Items from a dataset
☆ ☆ ☆ ☆ ☆

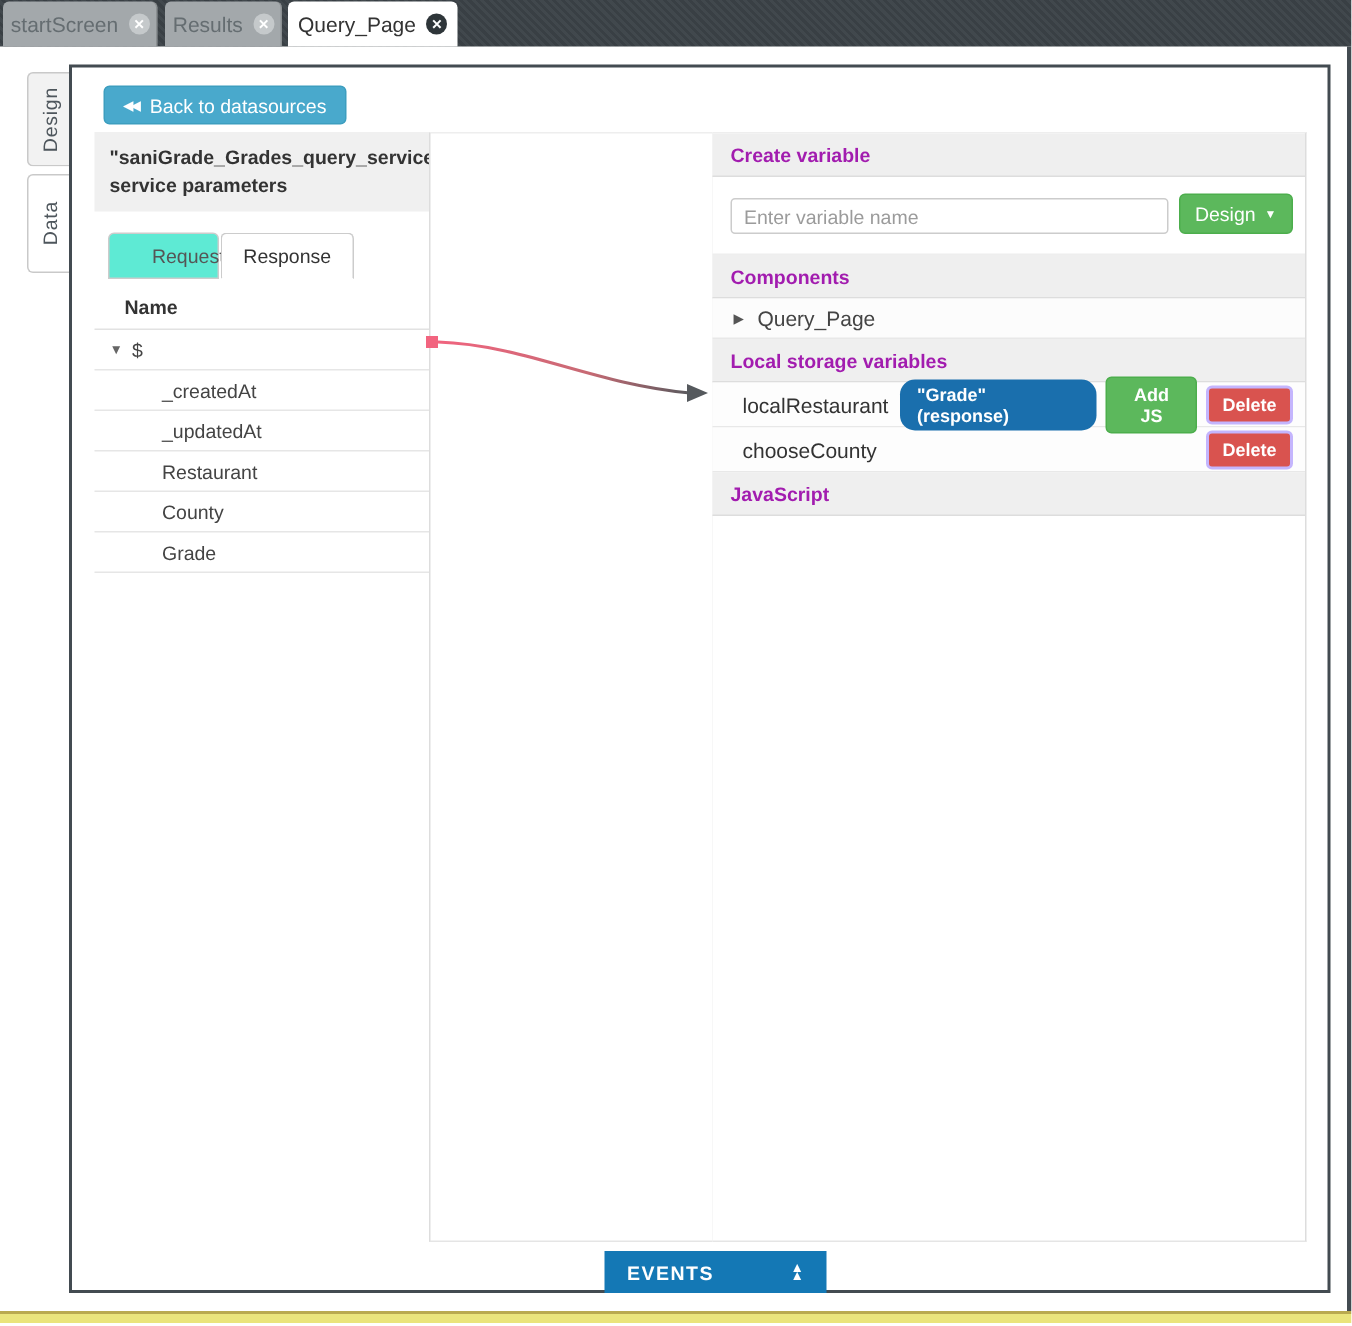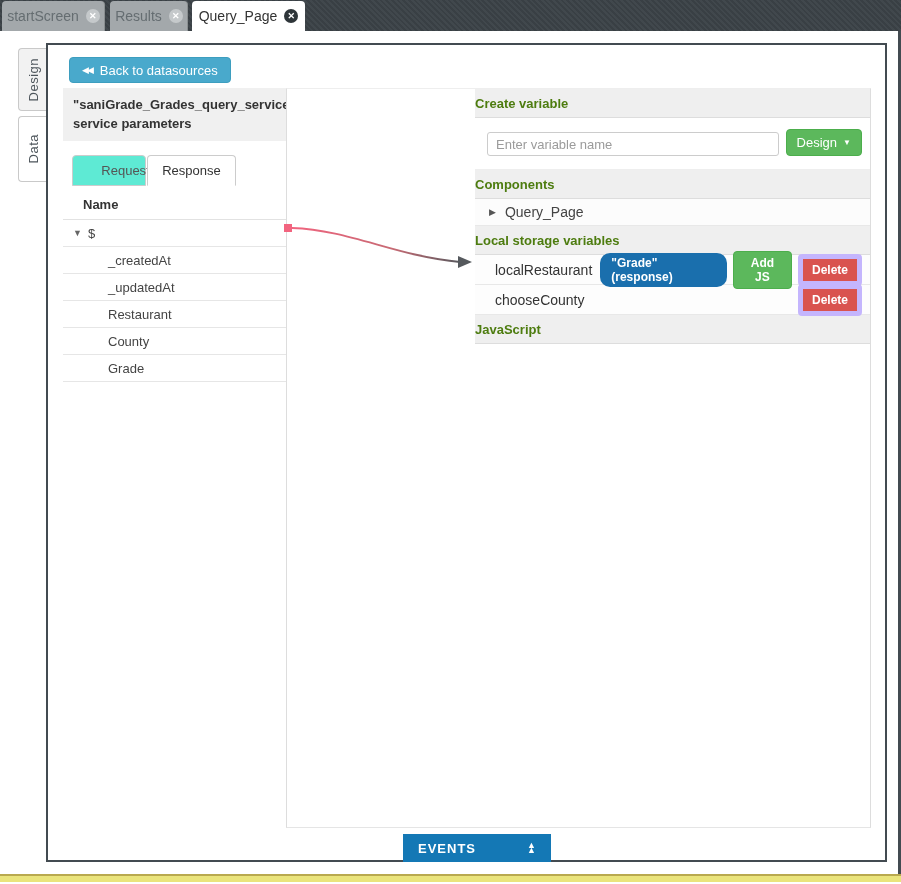--- a/index.html
+++ b/index.html
@@ -84,22 +84,22 @@
   .tree-row {
     height:27px; display:flex; align-items:center;
     border-bottom:1px solid #e6e6e6; color:#444; font-size:13px;
   }
   .tree-row .caret { color:#666; font-size:9px; margin:0 6px 0 10px; }
   .tree-row.child { padding-left:45px; }
 
   
   .sec-header {
     height:29px; line-height:29px; background:#efefef;
-    border-bottom:1px solid #ddd; font-weight:bold; color:#4d7c0f;
-    font-size:13px;
+    border-bottom:1px solid #ddd; font-weight:bold; color:#a21caf;
+    padding-left:12px; font-size:13px;
   }
   .create-row { height:52px; position:relative; border-bottom:1px solid #eee; }
   .var-input {
     position:absolute; left:12px; top:14px; width:292px; height:24px;
     border:1px solid #ccc; border-radius:3px; padding:0 8px;
     font-size:13px; color:#333; font-family:"Liberation Sans", sans-serif;
   }
   .var-input::placeholder { color:#9b9b9b; }
   .btn { border:none; border-radius:4px; color:#fff; cursor:pointer;
          font-family:"Liberation Sans", sans-serif; }
@@ -122,21 +122,21 @@
     border-bottom:1px solid #e8e8e8; padding:0 8px 0 20px;
     font-size:14px; color:#333; background:#fdfdfd;
   }
   .badge-pill {
     margin-left:8px; background:var(--badge-blue); color:#fff;
     font-weight:bold; font-size:12px; border-radius:10px; padding:3px 11px;
   }
   .spacer { flex:1; }
   .mini-btn { font-weight:bold; font-size:12px; padding:4px 9px; margin-left:6px; }
   .addjs-btn  { background:var(--green); border:1px solid #4cae4c; }
-  .delete-btn { background:var(--red);   border:5px solid #c4b5fd; }
+  .delete-btn { background:var(--red);   border:2px solid #c4b5fd; }
 
   
   .events-bar {
     position:absolute; left:355px; top:789px; width:148px; height:28px;
     background:var(--events-blue); color:#fff; display:flex; align-items:center;
     padding:0 15px; cursor:pointer;
   }
   .events-bar .label { font-weight:bold; font-size:13px; letter-spacing:1px; }
   .collapse-icon { margin-left:auto; display:flex; flex-direction:column; line-height:5px; font-size:9px; }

☆ ☆ ☆ ☆ ☆

Aim of the task: Copy range, inclusive: the line holding "position:absolute; left:12px; top:14px;" to the line holding "font-weight:bold; font-size:13px; letter-spacing:1px;". Reproduce exactly those lines of the records above and no others.

Exercise answer:
     position:absolute; left:12px; top:14px; width:292px; height:24px;
     border:1px solid #ccc; border-radius:3px; padding:0 8px;
     font-size:13px; color:#333; font-family:"Liberation Sans", sans-serif;
   }
   .var-input::placeholder { color:#9b9b9b; }
   .btn { border:none; border-radius:4px; color:#fff; cursor:pointer;
          font-family:"Liberation Sans", sans-serif; }
@@ -122,21 +122,21 @@
     border-bottom:1px solid #e8e8e8; padding:0 8px 0 20px;
     font-size:14px; color:#333; background:#fdfdfd;
   }
   .badge-pill {
     margin-left:8px; background:var(--badge-blue); color:#fff;
     font-weight:bold; font-size:12px; border-radius:10px; padding:3px 11px;
   }
   .spacer { flex:1; }
   .mini-btn { font-weight:bold; font-size:12px; padding:4px 9px; margin-left:6px; }
   .addjs-btn  { background:var(--green); border:1px solid #4cae4c; }
-  .delete-btn { background:var(--red);   border:5px solid #c4b5fd; }
+  .delete-btn { background:var(--red);   border:2px solid #c4b5fd; }
 
   
   .events-bar {
     position:absolute; left:355px; top:789px; width:148px; height:28px;
     background:var(--events-blue); color:#fff; display:flex; align-items:center;
     padding:0 15px; cursor:pointer;
   }
   .events-bar .label { font-weight:bold; font-size:13px; letter-spacing:1px; }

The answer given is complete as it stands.